- What the task asks -
The lines to copy are those in the records below that hold the word "userSpaceOnUse".

□ □ □ □ □

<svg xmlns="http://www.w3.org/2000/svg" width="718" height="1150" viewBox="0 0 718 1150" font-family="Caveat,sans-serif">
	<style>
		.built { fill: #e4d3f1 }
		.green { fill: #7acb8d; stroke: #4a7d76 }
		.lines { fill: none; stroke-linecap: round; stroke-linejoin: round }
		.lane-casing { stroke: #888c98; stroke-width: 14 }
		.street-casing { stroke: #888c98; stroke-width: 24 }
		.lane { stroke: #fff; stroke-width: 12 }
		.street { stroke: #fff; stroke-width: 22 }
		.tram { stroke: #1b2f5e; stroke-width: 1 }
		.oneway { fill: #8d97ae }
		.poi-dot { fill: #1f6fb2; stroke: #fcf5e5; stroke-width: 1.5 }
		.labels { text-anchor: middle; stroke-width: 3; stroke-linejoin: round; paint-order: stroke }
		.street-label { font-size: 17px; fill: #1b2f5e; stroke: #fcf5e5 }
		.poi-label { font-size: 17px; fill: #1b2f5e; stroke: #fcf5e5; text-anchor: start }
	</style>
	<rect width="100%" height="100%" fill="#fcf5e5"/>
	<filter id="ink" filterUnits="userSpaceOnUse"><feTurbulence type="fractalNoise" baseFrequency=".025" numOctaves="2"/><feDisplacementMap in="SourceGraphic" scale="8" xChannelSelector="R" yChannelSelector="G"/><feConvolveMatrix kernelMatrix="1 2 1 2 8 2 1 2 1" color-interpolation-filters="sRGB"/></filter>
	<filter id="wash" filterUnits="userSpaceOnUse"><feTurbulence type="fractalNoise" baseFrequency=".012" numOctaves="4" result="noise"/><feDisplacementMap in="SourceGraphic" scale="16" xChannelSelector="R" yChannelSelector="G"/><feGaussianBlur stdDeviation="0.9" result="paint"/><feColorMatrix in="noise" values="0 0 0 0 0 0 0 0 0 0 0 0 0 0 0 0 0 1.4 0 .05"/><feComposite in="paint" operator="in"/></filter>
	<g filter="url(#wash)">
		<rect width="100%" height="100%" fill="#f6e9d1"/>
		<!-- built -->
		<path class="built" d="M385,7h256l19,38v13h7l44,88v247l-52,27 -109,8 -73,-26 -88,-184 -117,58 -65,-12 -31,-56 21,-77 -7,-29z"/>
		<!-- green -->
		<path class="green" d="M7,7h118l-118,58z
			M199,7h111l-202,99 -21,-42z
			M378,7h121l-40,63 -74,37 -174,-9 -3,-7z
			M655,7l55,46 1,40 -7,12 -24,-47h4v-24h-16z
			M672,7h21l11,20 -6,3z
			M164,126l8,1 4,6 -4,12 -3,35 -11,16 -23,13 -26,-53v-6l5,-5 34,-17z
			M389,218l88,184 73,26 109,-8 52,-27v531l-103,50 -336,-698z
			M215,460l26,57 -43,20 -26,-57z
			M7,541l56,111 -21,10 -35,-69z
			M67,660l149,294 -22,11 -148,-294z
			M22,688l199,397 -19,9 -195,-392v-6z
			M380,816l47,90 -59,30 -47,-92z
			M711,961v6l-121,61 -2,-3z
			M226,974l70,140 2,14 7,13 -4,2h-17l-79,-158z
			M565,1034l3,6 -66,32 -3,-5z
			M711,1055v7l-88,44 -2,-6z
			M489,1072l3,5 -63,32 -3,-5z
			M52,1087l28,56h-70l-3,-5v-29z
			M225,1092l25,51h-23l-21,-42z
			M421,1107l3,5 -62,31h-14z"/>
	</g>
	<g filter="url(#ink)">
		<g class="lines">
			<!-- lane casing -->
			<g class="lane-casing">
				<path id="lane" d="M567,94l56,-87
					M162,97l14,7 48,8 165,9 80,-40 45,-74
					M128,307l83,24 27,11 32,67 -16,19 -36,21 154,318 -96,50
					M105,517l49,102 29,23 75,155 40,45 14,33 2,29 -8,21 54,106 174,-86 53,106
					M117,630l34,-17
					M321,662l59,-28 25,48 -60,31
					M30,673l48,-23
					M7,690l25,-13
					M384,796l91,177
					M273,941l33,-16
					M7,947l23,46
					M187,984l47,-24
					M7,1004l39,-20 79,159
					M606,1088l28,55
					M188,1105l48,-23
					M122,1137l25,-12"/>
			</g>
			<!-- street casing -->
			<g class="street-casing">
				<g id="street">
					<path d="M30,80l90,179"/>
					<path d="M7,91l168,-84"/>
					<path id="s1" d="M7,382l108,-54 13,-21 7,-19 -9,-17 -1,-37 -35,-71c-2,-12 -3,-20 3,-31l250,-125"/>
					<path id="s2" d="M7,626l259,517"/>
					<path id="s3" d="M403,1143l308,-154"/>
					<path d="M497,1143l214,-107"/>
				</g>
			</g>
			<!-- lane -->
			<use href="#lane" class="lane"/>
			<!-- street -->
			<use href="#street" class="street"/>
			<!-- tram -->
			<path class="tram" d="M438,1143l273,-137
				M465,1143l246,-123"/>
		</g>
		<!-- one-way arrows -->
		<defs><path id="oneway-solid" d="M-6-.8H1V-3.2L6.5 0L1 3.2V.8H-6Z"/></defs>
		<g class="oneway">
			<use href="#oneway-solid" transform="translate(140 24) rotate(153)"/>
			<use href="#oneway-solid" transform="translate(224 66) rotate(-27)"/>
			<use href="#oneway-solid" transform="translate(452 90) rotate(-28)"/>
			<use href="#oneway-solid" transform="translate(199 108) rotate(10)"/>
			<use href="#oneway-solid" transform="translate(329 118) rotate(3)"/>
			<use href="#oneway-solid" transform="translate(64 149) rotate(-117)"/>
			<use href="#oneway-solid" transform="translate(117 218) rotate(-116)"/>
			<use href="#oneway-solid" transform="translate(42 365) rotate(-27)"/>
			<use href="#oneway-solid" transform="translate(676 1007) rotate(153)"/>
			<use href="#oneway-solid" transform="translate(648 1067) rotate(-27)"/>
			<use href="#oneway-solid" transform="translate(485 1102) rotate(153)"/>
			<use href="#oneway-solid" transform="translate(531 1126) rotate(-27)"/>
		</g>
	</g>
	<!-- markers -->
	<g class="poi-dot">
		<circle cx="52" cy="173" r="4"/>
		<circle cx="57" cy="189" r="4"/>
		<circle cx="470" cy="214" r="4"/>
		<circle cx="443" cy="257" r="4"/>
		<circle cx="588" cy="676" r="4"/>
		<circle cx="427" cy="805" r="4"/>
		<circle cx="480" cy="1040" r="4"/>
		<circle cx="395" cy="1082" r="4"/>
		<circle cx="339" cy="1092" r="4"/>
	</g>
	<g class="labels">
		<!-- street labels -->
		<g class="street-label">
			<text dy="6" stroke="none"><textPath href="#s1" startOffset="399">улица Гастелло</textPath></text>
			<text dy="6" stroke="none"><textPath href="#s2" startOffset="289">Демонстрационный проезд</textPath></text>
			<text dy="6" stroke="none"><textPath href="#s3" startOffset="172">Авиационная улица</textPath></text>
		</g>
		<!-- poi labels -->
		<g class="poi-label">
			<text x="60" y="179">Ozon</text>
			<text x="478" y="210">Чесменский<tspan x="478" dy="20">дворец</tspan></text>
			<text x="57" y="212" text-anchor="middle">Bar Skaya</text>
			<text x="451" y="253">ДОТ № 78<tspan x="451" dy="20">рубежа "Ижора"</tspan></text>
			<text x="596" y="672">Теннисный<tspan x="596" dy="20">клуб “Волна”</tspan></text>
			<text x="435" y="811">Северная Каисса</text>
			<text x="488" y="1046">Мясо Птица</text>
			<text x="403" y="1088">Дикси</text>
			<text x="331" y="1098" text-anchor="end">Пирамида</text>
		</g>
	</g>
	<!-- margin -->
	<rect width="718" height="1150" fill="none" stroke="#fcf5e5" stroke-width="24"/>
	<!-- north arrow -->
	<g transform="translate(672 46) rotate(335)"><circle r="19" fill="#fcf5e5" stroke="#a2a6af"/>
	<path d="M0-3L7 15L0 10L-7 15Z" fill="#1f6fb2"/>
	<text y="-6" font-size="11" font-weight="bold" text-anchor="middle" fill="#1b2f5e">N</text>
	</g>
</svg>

□ □ □ □ □

- Answer area -
	<filter id="ink" filterUnits="userSpaceOnUse"><feTurbulence type="fractalNoise" baseFrequency=".025" numOctaves="2"/><feDisplacementMap in="SourceGraphic" scale="8" xChannelSelector="R" yChannelSelector="G"/><feConvolveMatrix kernelMatrix="1 2 1 2 8 2 1 2 1" color-interpolation-filters="sRGB"/></filter>
	<filter id="wash" filterUnits="userSpaceOnUse"><feTurbulence type="fractalNoise" baseFrequency=".012" numOctaves="4" result="noise"/><feDisplacementMap in="SourceGraphic" scale="16" xChannelSelector="R" yChannelSelector="G"/><feGaussianBlur stdDeviation="0.9" result="paint"/><feColorMatrix in="noise" values="0 0 0 0 0 0 0 0 0 0 0 0 0 0 0 0 0 1.4 0 .05"/><feComposite in="paint" operator="in"/></filter>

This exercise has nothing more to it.